Though, it was only ten months ago a Jonesboro doctor diagnosed Kenny Parish with stage four Non-Hodgkin lymphoma.
“I knew that lymphoma was fairly easily treatable but the one that I had was called a double hit lymphoma and it was resistant to the chemo,” said Parish.
After the first round of chemotherapy failed to fight the growing cancer inside Parish’s lungs his doctor sent him to Memphis. There, he met Dr. Yasser Khaled with Methodist Blood and Marrow Transplant Center.
The hospital is one of 100 transplant centers in the country to receive FDA approval for CAR T cell therapy.

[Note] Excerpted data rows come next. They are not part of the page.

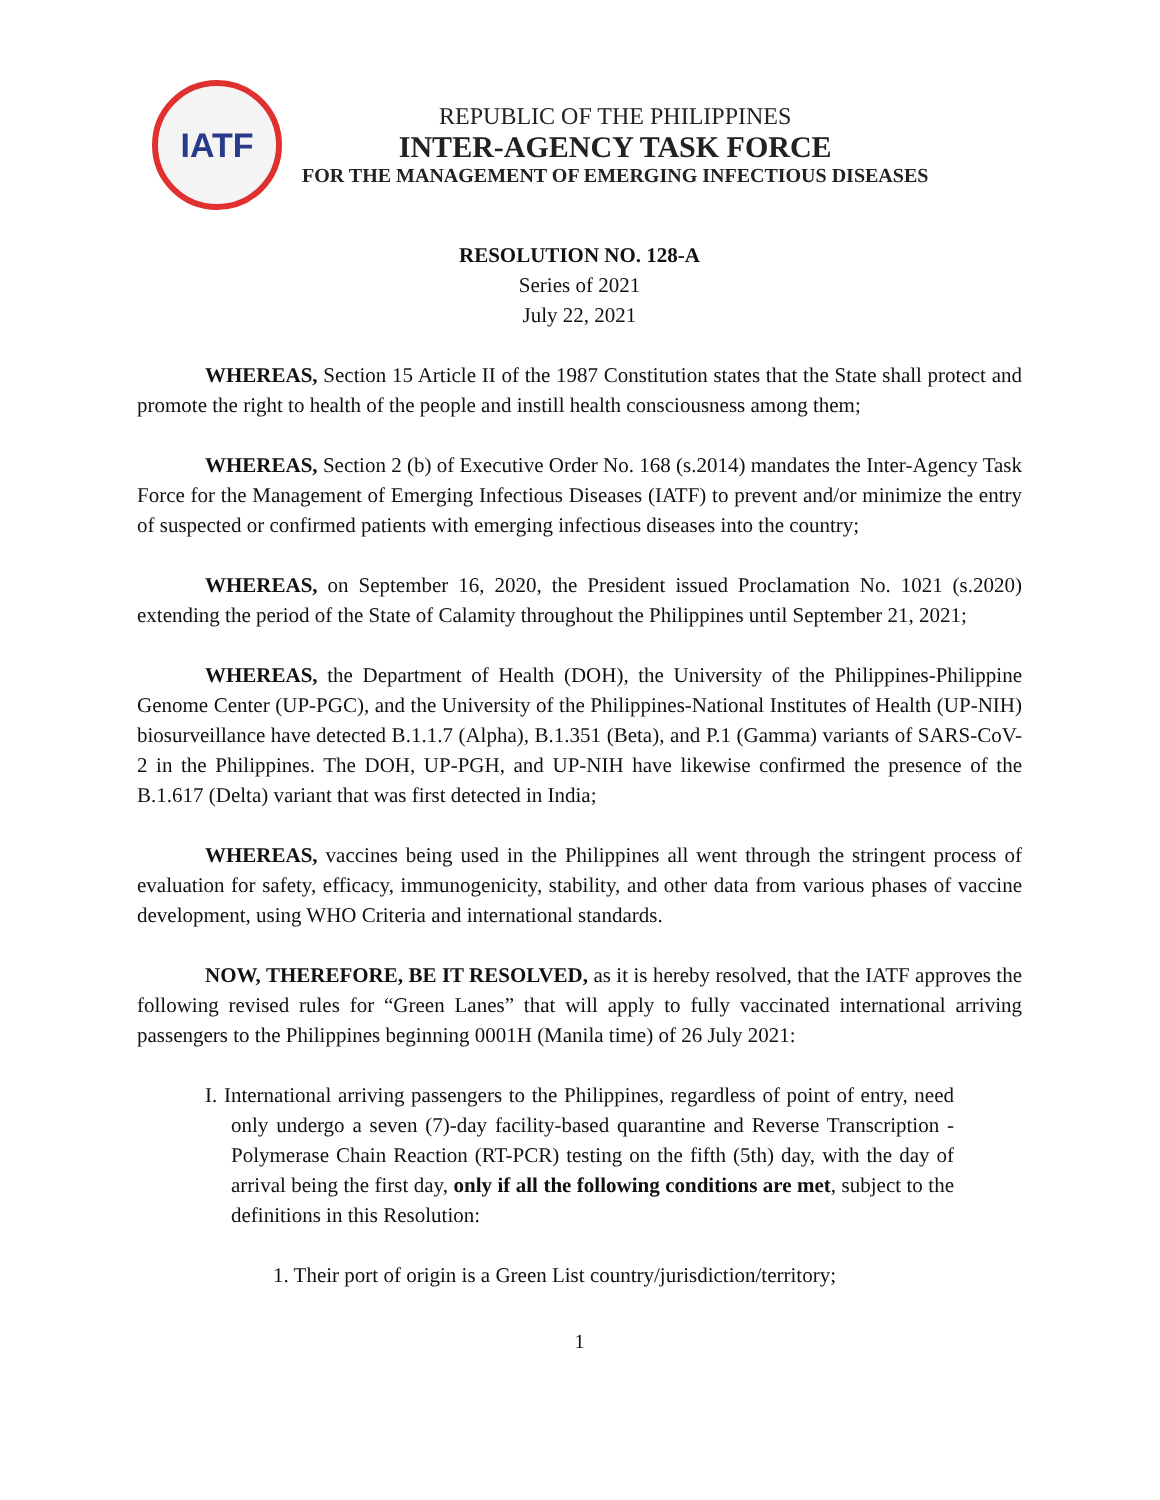IATF
REPUBLIC OF THE PHILIPPINES
INTER-AGENCY TASK FORCE
FOR THE MANAGEMENT OF EMERGING INFECTIOUS DISEASES
RESOLUTION NO. 128-A
Series of 2021
July 22, 2021
WHEREAS, Section 15 Article II of the 1987 Constitution states that the State shall protect and promote the right to health of the people and instill health consciousness among them;
WHEREAS, Section 2 (b) of Executive Order No. 168 (s.2014) mandates the Inter-Agency Task Force for the Management of Emerging Infectious Diseases (IATF) to prevent and/or minimize the entry of suspected or confirmed patients with emerging infectious diseases into the country;
WHEREAS, on September 16, 2020, the President issued Proclamation No. 1021 (s.2020) extending the period of the State of Calamity throughout the Philippines until September 21, 2021;
WHEREAS, the Department of Health (DOH), the University of the Philippines-Philippine Genome Center (UP-PGC), and the University of the Philippines-National Institutes of Health (UP-NIH) biosurveillance have detected B.1.1.7 (Alpha), B.1.351 (Beta), and P.1 (Gamma) variants of SARS-CoV-2 in the Philippines. The DOH, UP-PGH, and UP-NIH have likewise confirmed the presence of the B.1.617 (Delta) variant that was first detected in India;
WHEREAS, vaccines being used in the Philippines all went through the stringent process of evaluation for safety, efficacy, immunogenicity, stability, and other data from various phases of vaccine development, using WHO Criteria and international standards.
NOW, THEREFORE, BE IT RESOLVED, as it is hereby resolved, that the IATF approves the following revised rules for “Green Lanes” that will apply to fully vaccinated international arriving passengers to the Philippines beginning 0001H (Manila time) of 26 July 2021:
I. International arriving passengers to the Philippines, regardless of point of entry, need only undergo a seven (7)-day facility-based quarantine and Reverse Transcription - Polymerase Chain Reaction (RT-PCR) testing on the fifth (5th) day, with the day of arrival being the first day, only if all the following conditions are met, subject to the definitions in this Resolution:
1. Their port of origin is a Green List country/jurisdiction/territory;
1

“The quality of life has improved and the disease cured I can say for at least up to this point," said Dr. Yasser Khaled.
CAR T therapy works by collecting the patient’s T cells, a type of white blood cell, arming the T cells with antibodies, then re-infusing the cells back into the patient. Those cells then multiply and attack the tumor cell.
Doctors have seen results in two weeks, and 80 percent of patients see cancer gone in 30 days.
“The response is really amazing,” said Dr. Yasser Khaled. “They are cured from the disease.”
It’s news Parish hopes to hear next month, less than a year after his diagnosis.
“I can always tell if the lymphoma comes back. Right now, there’s no sign at all,” said Parish.
A brightness has returned to Parish’s life. The glow coming from a recent trip to the beach with his family, but also for the life he will now get to live thanks to the treatment.
A second Non-Hodgkin lymphoma patient is currently receiving the CAR T therapy. Right now, there are four other patients on the wait list. It takes an estimated three to four weeks to manufacture the cells once the T cells are collected before they can be re-infused into the patient.
Researchers are currently looking at using this same therapy to treat pancreatic cancer, breast cancer, and many others.